Although I have been taking clozapine for 4 months and doing well, I really hate the lab work. I usually go to the lab work every Wednesdays then pick up my clozapine from my pharmacy. On more than one occasion, my pharmacist has refused to release my supply of clozapine if they cannot see my lab work results.
Last week my Case Manager called and reported that I had a “yellow alert” and needed to increase the frequency of my lab work to twice a week. However, when I went to pick up my clozapine I received a limited supply. Now I am running between the lab and the pharmacy.
-Exhausted and frustrated
Does the pharmacist need to see the lab work before they release clozapine?
- Signing the registration form means that the pharmacist agrees to provide an appropriate supply of clozapine after confirming that lab work has been completed (eg.No blood – no drug).
- The pharmacist does not need to see the lab work results to release clozapine, they only need to confirm that lab work has been collected.

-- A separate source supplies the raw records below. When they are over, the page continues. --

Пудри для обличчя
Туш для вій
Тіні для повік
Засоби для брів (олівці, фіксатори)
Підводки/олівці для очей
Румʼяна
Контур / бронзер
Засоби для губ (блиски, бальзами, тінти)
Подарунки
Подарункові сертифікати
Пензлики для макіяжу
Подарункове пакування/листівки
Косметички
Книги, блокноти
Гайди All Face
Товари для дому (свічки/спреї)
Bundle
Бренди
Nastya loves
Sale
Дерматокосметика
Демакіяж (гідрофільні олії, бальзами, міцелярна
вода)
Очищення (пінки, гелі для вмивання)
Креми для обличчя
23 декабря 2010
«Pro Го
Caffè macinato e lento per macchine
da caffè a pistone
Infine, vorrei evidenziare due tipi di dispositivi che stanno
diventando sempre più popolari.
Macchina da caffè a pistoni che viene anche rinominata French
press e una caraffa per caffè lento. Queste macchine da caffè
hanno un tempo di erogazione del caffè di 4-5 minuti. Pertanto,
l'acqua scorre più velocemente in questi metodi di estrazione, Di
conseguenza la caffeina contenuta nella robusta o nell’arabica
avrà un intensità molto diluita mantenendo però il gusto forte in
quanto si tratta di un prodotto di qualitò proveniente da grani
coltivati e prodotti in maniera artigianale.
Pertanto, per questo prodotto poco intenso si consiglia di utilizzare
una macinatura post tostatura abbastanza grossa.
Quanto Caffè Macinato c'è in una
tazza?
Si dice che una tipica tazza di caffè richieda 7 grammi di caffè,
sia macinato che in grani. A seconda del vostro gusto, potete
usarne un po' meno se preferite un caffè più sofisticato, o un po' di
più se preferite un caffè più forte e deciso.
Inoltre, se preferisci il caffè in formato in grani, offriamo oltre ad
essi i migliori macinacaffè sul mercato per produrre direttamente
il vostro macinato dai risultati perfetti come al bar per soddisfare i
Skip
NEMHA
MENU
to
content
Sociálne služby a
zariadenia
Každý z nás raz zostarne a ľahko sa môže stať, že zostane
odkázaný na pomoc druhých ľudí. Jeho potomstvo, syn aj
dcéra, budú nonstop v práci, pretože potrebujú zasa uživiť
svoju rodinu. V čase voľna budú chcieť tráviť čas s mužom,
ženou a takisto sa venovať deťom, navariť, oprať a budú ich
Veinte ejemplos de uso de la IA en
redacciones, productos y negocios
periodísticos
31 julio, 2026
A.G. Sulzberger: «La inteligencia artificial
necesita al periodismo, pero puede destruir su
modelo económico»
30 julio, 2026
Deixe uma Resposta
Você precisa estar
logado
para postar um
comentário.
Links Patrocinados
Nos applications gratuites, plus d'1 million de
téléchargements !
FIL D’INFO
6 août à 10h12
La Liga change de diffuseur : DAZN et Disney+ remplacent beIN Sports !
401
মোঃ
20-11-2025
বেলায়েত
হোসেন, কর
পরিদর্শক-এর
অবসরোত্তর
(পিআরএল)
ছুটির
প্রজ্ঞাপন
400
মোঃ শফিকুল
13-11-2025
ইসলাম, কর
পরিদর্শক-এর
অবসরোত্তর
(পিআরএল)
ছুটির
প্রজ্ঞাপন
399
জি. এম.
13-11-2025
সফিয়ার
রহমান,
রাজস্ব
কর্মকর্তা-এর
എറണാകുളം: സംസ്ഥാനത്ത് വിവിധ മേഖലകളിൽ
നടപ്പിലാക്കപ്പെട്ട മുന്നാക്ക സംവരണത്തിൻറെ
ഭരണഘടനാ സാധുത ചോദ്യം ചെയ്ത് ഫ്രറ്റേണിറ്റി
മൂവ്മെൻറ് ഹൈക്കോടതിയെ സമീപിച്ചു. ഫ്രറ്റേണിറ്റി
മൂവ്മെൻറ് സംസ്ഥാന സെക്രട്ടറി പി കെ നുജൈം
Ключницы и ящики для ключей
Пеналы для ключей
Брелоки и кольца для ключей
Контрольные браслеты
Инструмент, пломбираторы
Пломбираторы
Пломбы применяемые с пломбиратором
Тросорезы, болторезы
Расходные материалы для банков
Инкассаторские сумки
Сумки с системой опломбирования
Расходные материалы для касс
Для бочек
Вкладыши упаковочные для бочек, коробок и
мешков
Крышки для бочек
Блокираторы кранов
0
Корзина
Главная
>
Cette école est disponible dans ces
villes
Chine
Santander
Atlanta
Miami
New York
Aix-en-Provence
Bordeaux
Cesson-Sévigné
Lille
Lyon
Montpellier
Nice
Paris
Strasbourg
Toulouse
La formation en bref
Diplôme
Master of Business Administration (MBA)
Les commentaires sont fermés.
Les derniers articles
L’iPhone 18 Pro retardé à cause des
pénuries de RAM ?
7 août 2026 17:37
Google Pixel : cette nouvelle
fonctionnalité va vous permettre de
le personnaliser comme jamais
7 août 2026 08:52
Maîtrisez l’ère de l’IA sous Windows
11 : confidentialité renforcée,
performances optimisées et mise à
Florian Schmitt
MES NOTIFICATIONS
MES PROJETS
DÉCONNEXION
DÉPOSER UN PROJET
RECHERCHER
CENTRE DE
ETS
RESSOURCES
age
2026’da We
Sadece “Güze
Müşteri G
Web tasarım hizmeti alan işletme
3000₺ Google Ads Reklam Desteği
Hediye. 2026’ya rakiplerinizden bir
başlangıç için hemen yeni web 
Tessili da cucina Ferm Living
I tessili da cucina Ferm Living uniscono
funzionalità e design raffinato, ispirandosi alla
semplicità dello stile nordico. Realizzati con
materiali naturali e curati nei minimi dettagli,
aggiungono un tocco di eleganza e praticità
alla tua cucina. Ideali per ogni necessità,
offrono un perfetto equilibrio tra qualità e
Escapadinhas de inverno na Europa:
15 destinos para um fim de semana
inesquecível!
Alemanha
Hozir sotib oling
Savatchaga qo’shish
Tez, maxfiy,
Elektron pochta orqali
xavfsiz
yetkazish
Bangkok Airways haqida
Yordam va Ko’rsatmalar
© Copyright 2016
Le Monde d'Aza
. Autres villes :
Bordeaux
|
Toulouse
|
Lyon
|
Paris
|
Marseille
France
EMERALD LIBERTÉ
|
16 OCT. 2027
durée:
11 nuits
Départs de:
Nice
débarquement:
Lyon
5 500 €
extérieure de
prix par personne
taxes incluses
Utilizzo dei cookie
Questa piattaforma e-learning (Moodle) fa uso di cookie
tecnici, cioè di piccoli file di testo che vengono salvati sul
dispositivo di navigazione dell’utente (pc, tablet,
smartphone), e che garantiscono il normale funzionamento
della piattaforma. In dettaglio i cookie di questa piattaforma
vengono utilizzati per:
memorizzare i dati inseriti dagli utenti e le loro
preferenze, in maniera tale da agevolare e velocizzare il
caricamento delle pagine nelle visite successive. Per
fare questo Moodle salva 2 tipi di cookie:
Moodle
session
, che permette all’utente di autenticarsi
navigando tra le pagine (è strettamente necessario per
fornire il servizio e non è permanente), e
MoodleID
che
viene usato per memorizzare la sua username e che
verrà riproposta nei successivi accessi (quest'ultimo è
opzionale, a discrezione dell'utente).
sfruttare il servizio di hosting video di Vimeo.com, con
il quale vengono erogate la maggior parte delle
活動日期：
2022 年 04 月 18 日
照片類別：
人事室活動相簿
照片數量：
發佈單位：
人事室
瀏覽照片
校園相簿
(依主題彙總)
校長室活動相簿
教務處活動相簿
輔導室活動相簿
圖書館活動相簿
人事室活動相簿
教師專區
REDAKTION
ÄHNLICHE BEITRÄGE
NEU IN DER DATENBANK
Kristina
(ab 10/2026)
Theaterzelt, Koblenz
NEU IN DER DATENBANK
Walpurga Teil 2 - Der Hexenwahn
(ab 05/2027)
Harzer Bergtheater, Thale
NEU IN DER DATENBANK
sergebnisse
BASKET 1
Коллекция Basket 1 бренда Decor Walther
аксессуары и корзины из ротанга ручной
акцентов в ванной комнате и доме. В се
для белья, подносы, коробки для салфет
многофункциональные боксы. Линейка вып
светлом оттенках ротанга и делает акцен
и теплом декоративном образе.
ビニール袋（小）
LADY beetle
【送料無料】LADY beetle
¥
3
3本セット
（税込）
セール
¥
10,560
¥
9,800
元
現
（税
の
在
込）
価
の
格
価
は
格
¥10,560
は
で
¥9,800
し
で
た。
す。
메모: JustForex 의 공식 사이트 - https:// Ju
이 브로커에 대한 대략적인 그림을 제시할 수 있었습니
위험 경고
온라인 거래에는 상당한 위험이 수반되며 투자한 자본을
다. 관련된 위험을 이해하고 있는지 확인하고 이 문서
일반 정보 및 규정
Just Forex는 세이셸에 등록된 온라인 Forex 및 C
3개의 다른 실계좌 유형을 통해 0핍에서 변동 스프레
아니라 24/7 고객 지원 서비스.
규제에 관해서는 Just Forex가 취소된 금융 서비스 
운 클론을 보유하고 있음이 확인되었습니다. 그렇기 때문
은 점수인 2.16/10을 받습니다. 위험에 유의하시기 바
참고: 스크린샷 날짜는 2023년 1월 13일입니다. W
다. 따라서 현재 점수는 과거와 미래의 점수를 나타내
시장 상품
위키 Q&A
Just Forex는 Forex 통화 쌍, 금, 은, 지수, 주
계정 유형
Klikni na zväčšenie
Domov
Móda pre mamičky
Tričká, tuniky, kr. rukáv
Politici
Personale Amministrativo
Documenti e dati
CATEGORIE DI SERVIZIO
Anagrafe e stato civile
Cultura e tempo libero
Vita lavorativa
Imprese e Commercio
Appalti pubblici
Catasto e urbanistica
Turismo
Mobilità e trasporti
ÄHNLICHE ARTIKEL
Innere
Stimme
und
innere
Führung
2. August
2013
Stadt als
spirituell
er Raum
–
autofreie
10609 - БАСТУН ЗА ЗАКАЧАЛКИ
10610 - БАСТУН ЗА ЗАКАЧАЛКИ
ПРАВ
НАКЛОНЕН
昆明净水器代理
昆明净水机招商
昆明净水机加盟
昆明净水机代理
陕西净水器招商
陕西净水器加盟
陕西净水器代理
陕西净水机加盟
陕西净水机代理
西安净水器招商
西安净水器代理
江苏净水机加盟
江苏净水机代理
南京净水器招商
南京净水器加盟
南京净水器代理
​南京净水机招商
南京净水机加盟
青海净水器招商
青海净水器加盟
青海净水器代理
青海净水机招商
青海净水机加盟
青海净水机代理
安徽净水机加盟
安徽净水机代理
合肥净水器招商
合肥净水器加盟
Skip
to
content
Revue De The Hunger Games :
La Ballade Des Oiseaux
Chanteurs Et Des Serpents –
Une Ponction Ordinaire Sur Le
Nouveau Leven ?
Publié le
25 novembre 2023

What happens if the patient misses their lab work and they are out of medication?
- It is important that clients on clozapine stay on medication. Patient’s missing more than 48 hours of clozapine can rapidly deteriorate. After 48 hours, patients cannot restart at their regular dose and clozapine has to be re-started/re-titrated to avoid serious cardiovascular adverse effects.
- The pharmacist can dispense a small emergency supply of clozapine and refer the patient to the lab ASAP.
- Patient’s refusing lab work have to discontinue clozapine.
What about yellow, flashing yellow and red alerts?
- If a patient’s lab work triggers a “yellow” or “flashing yellow” alert their monitoring frequency should increase to twice a week. The prescribing physician and/or their delegate is responsible for informing the patient of the change in lab work. The pharmacist can continue to deliver a minimum of a week’s supply of clozapine.
- On receipt of a “red” alert, clozapine should be held until the lab work is repeated, preferably within 24 hours. The physician and/or their delegate will contact the patient to provide instructions regarding lab work and to discontinue clozapine once the “red” alert is confirmed with a repeat CBC and differential.
- The pharmacist can support these processes by contacting the physician and/or their delegate to confirm the patients status (eg. Hold or discontinue clozapine, etc).